### PASSAGE CHOISI
Michel Fallas : J’ai quand même un petit malaise là quand on dit qu’il ne faut pas que l’argent engendre l’argent. Je pense que, quand quelqu’un place de l’argent sur son livret d’épargne, effectivement son argent engendre de l’argent. Quand on achète des actions, dans le cas favorable, l’argent engendre de l’argent – un peu plus que sur le Livret d’épargne - Dieu merci ! Mais pas toujours, évidemment, parce qu’il y a des risques. Je dirais que les bénéfices que l’on peut faire en bourse – qui sont supérieurs évidemment aux bénéfices du livret d’épargne ou des obligations – sont des bénéfices qui sont liés à un risque. Plus des risques sont pris, plus les marges potentielles possibles sont élevées. Avec parfois des effets de levier tout à fait redoutables, comme dans la récente affaire de la Société Générale. J’ai quand même l’impression que dans beaucoup d’Eglises et dans beaucoup de milieux chrétiens il y a une méfiance vis-à-vis des lieux financiers que je ne comprends pas trop. C’est peut être plus français qu’anglo-saxon, je ne sais pas… J’ai l’impression qu’il n’y a pas beaucoup de paroisses en France qui ont des placements boursiers ou obligataires, etc. Je ne sais pas pourquoi. Je rappellerais quand même que la bourse a pour but de financer les entreprises, et non pas de faire faire des bénéfices à des particuliers. Son but premier est quand même de financer les entreprises. Si des particuliers gagnent de l’argent en bourse, tant mieux pour eux ! Mais je ne pense pas qu’il faille avoir ni une méfiance vis-à-vis de la bourse en général, ni non plus des jugements de valeur un petit peu rapides sur ce genre de systèmes. J’ai parfois entendu aussi des discours de gens qui disaient : « Ah, les actionnaires, ce sont eux qui gagnent de l’argent ! » J’ai envie de leur dire : « Mais les actionnaires c’est vous ! » « Pourquoi ? » « Parce que vous êtes assuré dans une Société d’assurance ? Eh bien, la Société d’assurance place ses liquidités en bourse. Vous êtes client dans une banque ? La banque place ses liquidités en bourse. » Si l’on peste constamment contre les actionnaires, en fait on est en train de se suicider.

### DONNÉES FOURNIES
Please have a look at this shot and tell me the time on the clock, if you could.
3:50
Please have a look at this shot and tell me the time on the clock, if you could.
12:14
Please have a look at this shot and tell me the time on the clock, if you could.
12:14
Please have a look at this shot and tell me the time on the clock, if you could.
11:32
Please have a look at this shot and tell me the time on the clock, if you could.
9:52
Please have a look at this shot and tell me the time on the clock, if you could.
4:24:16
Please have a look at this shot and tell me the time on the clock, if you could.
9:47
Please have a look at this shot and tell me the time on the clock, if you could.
---
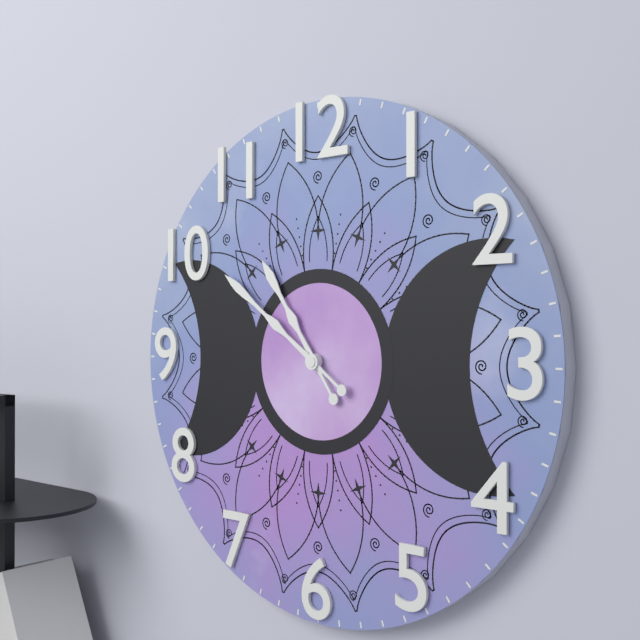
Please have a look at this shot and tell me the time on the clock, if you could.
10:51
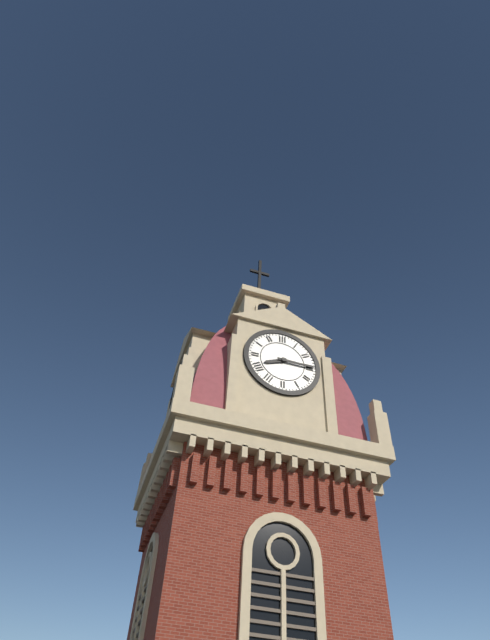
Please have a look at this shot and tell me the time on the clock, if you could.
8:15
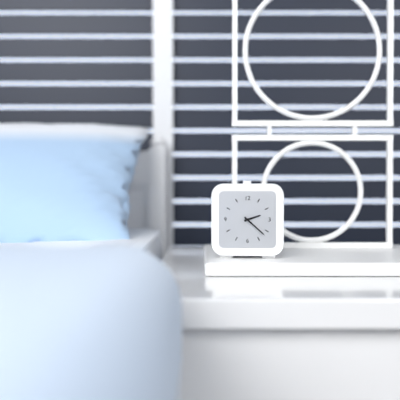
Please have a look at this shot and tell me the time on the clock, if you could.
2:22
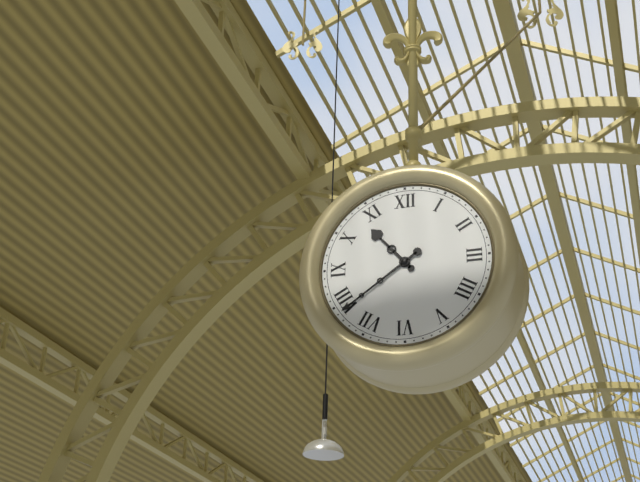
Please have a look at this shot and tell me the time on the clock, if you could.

### CONSIGNE
Citez intégralement, mot pour mot, le passage ci-dessus sur la bourse et les placements.

### RÉPONSE ATTENDUE
Michel Fallas : J’ai quand même un petit malaise là quand on dit qu’il ne faut pas que l’argent engendre l’argent. Je pense que, quand quelqu’un place de l’argent sur son livret d’épargne, effectivement son argent engendre de l’argent. Quand on achète des actions, dans le cas favorable, l’argent engendre de l’argent – un peu plus que sur le Livret d’épargne - Dieu merci ! Mais pas toujours, évidemment, parce qu’il y a des risques. Je dirais que les bénéfices que l’on peut faire en bourse – qui sont supérieurs évidemment aux bénéfices du livret d’épargne ou des obligations – sont des bénéfices qui sont liés à un risque. Plus des risques sont pris, plus les marges potentielles possibles sont élevées. Avec parfois des effets de levier tout à fait redoutables, comme dans la récente affaire de la Société Générale. J’ai quand même l’impression que dans beaucoup d’Eglises et dans beaucoup de milieux chrétiens il y a une méfiance vis-à-vis des lieux financiers que je ne comprends pas trop. C’est peut être plus français qu’anglo-saxon, je ne sais pas… J’ai l’impression qu’il n’y a pas beaucoup de paroisses en France qui ont des placements boursiers ou obligataires, etc. Je ne sais pas pourquoi. Je rappellerais quand même que la bourse a pour but de financer les entreprises, et non pas de faire faire des bénéfices à des particuliers. Son but premier est quand même de financer les entreprises. Si des particuliers gagnent de l’argent en bourse, tant mieux pour eux ! Mais je ne pense pas qu’il faille avoir ni une méfiance vis-à-vis de la bourse en général, ni non plus des jugements de valeur un petit peu rapides sur ce genre de systèmes. J’ai parfois entendu aussi des discours de gens qui disaient : « Ah, les actionnaires, ce sont eux qui gagnent de l’argent ! » J’ai envie de leur dire : « Mais les actionnaires c’est vous ! » « Pourquoi ? » « Parce que vous êtes assuré dans une Société d’assurance ? Eh bien, la Société d’assurance place ses liquidités en bourse. Vous êtes client dans une banque ? La banque place ses liquidités en bourse. » Si l’on peste constamment contre les actionnaires, en fait on est en train de se suicider.